# THE TASK:
Below this sentence is a listing; return exactly its lines from the one with "82: (125, 14)" to the one with "127: (184, 6)", both kept, and nothing more.

>>>>

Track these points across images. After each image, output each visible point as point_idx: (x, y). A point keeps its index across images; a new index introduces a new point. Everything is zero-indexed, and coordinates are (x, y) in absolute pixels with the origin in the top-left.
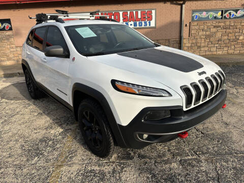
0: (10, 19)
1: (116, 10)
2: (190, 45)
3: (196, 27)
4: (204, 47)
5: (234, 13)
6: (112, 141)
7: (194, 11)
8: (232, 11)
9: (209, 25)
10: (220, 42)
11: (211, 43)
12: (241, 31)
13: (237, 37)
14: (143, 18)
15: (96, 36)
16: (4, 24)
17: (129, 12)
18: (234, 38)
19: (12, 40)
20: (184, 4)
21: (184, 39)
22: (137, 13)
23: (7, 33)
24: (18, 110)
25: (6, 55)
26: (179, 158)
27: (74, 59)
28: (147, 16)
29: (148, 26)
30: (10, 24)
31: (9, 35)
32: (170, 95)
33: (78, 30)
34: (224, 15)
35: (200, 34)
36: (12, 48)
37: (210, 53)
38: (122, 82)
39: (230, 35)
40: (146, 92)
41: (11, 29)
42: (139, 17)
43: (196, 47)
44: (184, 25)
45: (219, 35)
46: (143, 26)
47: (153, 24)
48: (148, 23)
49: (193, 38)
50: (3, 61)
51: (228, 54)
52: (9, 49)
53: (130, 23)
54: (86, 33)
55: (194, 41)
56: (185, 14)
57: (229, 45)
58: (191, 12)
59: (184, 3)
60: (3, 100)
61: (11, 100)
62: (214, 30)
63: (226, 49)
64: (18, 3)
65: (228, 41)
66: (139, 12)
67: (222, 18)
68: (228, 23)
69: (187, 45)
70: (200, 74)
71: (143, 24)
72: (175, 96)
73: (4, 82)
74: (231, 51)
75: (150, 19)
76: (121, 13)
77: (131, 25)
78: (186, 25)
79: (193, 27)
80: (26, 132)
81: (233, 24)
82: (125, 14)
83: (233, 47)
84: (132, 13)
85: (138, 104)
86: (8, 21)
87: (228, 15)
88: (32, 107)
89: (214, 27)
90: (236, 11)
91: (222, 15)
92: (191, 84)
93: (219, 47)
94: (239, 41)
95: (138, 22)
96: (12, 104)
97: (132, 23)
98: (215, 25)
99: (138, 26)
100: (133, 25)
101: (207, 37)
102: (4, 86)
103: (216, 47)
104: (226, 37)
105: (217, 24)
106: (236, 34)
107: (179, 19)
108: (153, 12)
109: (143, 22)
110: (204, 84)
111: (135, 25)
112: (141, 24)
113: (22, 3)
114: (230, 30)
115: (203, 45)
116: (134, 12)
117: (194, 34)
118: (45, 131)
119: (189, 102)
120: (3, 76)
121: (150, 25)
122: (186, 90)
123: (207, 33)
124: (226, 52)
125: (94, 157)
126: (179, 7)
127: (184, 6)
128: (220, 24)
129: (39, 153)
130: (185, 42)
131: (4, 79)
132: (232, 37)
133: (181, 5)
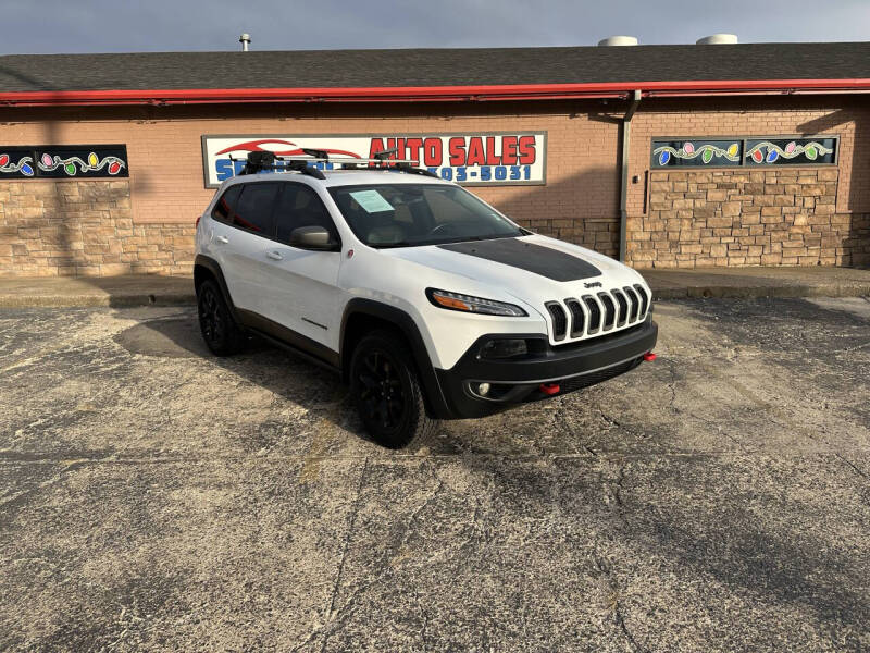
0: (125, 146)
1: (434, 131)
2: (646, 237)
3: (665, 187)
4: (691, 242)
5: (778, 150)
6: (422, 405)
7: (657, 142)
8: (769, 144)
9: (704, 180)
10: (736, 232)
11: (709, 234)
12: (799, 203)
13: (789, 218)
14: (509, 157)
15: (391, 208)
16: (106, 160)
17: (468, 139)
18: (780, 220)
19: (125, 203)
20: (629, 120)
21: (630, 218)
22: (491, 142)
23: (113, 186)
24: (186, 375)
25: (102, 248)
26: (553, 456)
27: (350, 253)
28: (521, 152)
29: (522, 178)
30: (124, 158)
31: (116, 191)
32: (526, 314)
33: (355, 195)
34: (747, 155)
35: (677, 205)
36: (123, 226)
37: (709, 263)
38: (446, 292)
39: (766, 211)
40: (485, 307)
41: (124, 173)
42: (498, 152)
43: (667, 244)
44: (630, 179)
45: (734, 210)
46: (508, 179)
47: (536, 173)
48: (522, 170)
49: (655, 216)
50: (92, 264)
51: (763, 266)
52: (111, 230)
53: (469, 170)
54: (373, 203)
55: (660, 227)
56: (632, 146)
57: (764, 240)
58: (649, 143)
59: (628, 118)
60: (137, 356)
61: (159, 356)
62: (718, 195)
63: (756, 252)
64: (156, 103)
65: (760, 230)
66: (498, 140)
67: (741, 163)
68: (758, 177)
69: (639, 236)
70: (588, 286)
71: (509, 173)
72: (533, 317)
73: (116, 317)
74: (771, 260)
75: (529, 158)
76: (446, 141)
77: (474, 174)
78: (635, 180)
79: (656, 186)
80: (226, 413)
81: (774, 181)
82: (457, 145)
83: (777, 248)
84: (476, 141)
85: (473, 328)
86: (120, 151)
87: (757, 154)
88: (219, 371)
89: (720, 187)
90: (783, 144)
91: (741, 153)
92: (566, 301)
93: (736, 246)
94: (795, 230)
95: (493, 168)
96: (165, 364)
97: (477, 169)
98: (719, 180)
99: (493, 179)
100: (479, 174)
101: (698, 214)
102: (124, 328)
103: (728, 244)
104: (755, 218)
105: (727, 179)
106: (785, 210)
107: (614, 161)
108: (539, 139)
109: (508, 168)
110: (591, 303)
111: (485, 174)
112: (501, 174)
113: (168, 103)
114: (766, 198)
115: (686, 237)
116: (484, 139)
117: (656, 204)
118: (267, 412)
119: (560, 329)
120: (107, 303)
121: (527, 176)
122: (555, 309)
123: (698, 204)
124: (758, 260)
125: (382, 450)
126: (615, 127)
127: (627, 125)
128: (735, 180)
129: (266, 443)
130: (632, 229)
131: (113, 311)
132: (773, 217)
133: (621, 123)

<<<<
>>>>

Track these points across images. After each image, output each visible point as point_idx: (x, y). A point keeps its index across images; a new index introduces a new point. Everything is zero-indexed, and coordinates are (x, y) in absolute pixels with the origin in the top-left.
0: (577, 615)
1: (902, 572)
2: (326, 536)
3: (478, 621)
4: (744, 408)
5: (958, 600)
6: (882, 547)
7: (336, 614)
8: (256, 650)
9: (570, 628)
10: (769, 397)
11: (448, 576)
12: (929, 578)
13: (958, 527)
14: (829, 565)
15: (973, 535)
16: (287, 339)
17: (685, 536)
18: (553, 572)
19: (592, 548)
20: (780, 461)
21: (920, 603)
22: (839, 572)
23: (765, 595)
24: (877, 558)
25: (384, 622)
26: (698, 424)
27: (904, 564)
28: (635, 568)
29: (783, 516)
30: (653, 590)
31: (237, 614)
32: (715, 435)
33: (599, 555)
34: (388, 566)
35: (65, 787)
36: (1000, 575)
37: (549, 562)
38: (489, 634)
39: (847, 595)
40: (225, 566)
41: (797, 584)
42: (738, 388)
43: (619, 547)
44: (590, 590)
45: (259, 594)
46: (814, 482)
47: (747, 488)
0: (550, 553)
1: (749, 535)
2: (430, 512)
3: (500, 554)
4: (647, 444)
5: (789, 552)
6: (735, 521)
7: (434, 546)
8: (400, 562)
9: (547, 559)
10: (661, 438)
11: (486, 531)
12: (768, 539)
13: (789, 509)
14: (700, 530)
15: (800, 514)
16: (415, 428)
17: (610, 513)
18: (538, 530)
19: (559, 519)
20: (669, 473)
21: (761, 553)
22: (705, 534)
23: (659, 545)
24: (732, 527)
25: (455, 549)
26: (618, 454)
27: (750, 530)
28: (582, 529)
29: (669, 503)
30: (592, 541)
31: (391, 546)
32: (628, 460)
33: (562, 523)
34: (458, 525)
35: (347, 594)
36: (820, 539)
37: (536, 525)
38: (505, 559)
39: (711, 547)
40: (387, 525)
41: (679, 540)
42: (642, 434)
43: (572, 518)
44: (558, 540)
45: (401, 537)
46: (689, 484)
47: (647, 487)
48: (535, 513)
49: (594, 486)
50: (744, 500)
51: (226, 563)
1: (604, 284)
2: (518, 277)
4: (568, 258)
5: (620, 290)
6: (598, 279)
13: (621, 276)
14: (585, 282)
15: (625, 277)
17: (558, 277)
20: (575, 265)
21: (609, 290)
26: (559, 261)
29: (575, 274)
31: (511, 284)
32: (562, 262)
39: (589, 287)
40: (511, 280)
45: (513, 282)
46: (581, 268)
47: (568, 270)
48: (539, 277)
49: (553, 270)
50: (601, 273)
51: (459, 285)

<<<<
>>>>

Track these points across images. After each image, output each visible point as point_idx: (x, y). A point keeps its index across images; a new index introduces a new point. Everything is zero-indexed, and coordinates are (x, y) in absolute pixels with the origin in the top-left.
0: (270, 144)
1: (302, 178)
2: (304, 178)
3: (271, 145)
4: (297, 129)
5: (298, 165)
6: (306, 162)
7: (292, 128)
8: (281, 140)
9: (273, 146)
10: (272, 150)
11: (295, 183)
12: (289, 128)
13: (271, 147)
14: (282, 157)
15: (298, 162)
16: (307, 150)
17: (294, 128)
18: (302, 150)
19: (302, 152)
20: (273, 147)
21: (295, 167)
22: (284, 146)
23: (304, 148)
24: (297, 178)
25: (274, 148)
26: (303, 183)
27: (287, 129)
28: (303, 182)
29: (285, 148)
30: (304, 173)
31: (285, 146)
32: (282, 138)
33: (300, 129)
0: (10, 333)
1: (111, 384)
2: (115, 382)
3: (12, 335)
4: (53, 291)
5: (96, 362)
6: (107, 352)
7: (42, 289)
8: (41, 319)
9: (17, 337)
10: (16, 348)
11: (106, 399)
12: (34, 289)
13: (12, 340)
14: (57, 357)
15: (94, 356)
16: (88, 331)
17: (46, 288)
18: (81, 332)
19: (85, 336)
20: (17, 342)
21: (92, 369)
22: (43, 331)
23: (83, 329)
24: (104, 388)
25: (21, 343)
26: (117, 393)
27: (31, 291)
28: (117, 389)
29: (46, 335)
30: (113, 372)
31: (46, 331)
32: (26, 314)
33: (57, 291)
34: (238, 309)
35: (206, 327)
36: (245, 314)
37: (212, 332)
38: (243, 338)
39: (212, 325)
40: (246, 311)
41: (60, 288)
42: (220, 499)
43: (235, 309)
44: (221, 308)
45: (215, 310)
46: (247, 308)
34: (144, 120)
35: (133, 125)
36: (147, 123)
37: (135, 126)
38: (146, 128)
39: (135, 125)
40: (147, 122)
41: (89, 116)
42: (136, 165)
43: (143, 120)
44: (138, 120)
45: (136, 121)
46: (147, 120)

<<<<

# SOLUTION FOR THIS EXERCISE:
82: (125, 14)
83: (233, 47)
84: (132, 13)
85: (138, 104)
86: (8, 21)
87: (228, 15)
88: (32, 107)
89: (214, 27)
90: (236, 11)
91: (222, 15)
92: (191, 84)
93: (219, 47)
94: (239, 41)
95: (138, 22)
96: (12, 104)
97: (132, 23)
98: (215, 25)
99: (138, 26)
100: (133, 25)
101: (207, 37)
102: (4, 86)
103: (216, 47)
104: (226, 37)
105: (217, 24)
106: (236, 34)
107: (179, 19)
108: (153, 12)
109: (143, 22)
110: (204, 84)
111: (135, 25)
112: (141, 24)
113: (22, 3)
114: (230, 30)
115: (203, 45)
116: (134, 12)
117: (194, 34)
118: (45, 131)
119: (189, 102)
120: (3, 76)
121: (150, 25)
122: (186, 90)
123: (207, 33)
124: (226, 52)
125: (94, 157)
126: (179, 7)
127: (184, 6)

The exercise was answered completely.